Fonte: http://escola.britannica.com.br/levels/fundamental/article/Ariano-Suassuna/574518

Trecho de “O Auto da Compadecida”:

MULHER: – Que é que vocês estão combinando aí?
JOÃO GRILO: – Estou dizendo que, se é desse jeito, vai ser difícil cumprir o testamento do cachorro, na parte do dinheiro que ele deixou para o padre e para o sacristão.
SACRISTÃO – Que é isso? Que é isso? Cachorro com testamento?
JOÃO GRILO: – Esse era um cachorro inteligente. Antes de morrer, olhava para a torre da igreja toda vez que o sino batia. Nesses últimos tempos, já doente para morrer, botava uns olhos bem compridos para os lados daqui, latindo na maior tristeza. Até que meu patrão entendeu, com a minha patroa, e é claro que ele queria ser abençoado pelo padre e morrer como cristão. Mas nem assim ele sossegou. Foi preciso que o patrão prometesse que vinha encomendar a bênção e que, no caso dele morrer, teria um enterro em latim.

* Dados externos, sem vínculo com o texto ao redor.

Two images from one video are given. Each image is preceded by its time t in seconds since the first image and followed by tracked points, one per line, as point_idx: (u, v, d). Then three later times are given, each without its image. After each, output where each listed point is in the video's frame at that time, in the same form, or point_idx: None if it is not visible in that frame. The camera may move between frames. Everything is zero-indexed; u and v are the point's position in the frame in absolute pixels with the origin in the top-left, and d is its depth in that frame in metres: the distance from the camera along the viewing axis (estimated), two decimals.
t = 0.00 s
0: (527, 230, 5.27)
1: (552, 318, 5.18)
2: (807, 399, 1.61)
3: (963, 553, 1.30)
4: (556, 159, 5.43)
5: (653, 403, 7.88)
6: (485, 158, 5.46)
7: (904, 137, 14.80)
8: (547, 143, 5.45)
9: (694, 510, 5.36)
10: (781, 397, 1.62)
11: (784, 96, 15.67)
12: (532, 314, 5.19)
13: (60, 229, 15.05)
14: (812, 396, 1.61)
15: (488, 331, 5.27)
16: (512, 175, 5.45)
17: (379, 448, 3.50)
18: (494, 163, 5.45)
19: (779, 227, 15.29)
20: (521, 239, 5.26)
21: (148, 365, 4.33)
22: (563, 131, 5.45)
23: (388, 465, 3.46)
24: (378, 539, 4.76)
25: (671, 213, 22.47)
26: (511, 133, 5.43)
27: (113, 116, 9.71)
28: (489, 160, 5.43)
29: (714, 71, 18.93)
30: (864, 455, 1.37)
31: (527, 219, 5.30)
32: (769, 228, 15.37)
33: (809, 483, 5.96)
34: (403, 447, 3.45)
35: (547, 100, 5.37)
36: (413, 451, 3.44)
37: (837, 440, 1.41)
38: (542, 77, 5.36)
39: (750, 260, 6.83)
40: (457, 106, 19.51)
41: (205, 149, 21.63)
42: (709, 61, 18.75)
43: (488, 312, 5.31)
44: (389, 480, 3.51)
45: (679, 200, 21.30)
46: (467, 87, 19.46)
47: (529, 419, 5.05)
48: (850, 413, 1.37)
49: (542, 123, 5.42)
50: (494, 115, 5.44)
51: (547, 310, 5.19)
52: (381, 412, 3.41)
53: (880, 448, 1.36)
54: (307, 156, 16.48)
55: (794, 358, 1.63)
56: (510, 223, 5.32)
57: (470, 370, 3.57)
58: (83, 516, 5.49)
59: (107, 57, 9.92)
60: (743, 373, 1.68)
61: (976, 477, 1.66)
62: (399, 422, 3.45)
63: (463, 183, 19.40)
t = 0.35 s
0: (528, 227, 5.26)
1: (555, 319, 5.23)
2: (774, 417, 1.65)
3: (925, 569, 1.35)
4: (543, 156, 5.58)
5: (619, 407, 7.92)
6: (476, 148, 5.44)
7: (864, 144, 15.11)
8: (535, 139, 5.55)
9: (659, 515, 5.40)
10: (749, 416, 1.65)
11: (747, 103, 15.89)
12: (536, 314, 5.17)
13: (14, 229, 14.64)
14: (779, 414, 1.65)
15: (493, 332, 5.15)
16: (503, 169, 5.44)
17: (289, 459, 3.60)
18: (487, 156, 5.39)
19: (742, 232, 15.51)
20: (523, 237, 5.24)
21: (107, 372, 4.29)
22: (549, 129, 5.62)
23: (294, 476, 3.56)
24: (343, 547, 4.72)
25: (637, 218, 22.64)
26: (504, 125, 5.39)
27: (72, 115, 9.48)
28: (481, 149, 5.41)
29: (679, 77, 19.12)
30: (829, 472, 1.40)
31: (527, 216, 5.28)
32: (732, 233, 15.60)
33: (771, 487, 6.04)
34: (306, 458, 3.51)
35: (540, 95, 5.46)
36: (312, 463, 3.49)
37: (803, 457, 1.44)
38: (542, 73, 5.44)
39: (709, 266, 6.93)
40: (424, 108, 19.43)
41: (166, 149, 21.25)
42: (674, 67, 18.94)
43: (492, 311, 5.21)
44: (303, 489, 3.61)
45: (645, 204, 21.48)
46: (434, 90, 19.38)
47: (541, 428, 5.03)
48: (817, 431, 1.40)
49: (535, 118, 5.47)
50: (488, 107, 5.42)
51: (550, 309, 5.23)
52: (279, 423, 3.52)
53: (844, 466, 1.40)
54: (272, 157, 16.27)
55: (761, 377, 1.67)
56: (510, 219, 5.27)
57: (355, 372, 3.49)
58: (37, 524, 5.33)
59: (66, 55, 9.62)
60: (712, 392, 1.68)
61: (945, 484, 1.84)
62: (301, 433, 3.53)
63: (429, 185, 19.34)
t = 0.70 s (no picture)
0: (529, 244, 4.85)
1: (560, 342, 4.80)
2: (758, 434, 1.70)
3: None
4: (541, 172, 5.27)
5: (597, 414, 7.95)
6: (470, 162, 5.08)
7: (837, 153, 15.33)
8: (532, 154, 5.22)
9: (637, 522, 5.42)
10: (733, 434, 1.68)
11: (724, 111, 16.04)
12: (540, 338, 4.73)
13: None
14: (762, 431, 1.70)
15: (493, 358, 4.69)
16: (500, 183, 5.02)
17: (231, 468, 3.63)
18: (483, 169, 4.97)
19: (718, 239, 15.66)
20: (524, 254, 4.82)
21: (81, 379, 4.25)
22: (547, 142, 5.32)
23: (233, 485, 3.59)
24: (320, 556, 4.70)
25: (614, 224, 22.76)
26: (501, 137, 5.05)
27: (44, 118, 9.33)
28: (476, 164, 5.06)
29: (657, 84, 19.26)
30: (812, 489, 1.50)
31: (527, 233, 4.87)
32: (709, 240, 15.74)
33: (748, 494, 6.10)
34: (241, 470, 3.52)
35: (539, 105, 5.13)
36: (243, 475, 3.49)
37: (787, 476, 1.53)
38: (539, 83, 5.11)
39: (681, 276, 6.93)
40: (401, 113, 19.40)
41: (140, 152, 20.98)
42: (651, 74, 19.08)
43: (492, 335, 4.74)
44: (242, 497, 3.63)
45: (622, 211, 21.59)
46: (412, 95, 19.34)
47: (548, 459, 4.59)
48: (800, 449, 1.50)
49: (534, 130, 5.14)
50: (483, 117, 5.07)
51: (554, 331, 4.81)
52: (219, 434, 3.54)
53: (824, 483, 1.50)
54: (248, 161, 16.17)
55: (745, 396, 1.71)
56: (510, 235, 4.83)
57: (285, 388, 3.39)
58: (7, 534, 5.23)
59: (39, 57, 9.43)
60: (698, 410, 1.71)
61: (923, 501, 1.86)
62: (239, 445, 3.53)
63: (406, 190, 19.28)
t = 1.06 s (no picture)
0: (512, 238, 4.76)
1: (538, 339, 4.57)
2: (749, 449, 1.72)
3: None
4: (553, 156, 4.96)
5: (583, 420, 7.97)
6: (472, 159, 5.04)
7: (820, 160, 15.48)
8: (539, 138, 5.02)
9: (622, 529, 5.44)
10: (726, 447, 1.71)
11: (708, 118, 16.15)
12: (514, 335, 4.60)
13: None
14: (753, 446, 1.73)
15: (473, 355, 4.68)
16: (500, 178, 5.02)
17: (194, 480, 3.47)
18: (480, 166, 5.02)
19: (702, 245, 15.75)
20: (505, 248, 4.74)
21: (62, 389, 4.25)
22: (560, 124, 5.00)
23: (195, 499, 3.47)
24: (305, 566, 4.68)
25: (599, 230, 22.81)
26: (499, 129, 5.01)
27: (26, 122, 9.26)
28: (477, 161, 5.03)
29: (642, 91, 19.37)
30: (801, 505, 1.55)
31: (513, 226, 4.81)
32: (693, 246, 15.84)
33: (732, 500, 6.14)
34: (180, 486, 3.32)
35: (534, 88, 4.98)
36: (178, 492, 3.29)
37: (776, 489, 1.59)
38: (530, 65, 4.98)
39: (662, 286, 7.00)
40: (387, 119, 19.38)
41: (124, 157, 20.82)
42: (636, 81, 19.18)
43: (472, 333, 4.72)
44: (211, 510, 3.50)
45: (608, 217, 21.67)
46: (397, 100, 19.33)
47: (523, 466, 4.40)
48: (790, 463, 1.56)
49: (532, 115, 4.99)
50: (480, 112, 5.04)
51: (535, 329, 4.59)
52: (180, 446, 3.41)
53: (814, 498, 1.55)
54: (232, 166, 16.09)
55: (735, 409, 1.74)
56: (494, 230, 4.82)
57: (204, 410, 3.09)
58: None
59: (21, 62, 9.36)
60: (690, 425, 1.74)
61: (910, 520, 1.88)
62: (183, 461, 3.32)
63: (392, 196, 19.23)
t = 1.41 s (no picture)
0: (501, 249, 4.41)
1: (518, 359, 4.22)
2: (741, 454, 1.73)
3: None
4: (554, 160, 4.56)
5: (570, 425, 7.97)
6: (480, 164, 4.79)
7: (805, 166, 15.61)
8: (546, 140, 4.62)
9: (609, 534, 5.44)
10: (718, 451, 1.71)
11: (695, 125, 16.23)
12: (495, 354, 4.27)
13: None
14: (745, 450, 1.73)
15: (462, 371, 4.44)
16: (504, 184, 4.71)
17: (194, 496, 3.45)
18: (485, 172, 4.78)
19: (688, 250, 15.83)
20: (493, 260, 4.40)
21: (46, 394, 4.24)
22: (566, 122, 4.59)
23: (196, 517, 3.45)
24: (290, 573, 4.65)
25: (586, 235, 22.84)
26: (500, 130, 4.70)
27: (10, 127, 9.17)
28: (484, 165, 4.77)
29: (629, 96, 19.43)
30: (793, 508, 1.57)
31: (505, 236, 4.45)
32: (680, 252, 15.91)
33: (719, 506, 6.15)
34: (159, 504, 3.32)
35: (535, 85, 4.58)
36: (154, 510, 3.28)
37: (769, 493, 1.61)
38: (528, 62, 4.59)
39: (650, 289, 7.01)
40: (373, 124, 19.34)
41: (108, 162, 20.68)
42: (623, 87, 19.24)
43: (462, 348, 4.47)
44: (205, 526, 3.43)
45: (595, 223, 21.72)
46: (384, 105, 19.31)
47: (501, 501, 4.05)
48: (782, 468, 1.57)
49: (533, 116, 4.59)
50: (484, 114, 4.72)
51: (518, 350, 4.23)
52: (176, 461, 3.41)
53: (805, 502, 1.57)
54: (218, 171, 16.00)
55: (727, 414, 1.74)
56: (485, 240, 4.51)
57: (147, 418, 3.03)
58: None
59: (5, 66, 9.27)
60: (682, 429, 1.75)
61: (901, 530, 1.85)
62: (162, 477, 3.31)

Que em troca do enterro acrescentaria no testamento dele dez contos de réis para o padre e três para o sacristão.
SACRISTÃO: – (enxugando uma lágrima) Que animal inteligente! Que sentimento nobre! (Calculista) E o testamento? Onde está?
JOÃO GRILO: – Foi passado em cartório, é coisa garantida. Isto é, era coisa garantida, porque agora o padre vai deixar os urubus comerem o cachorrinho e se o testamento for cumprido nessas condições, nem meu patrão nem minha patroa estão livres de serem perseguidos pela alma.
CHICÓ: – (escandalizado) Pela alma?
JOÃO GRILO: – Alma não digo, porque acho que não existe alma de cachorro, mas assombração de cachorro existe e é uma das mais perigosas. E ninguém quer se arriscar assim a desrespeitar a vontade do morto.
MULHER: – (duas vezes) Ai, ai, ai, ai, ai!
JOÃO GRILO E CHICÓ, mesma cena.
SACRISTÃO: – (cortante) Que é isso; que é isso? Não há motivo para essas lamentações. Deixem tudo comigo. (Entra apressadamente na igreja).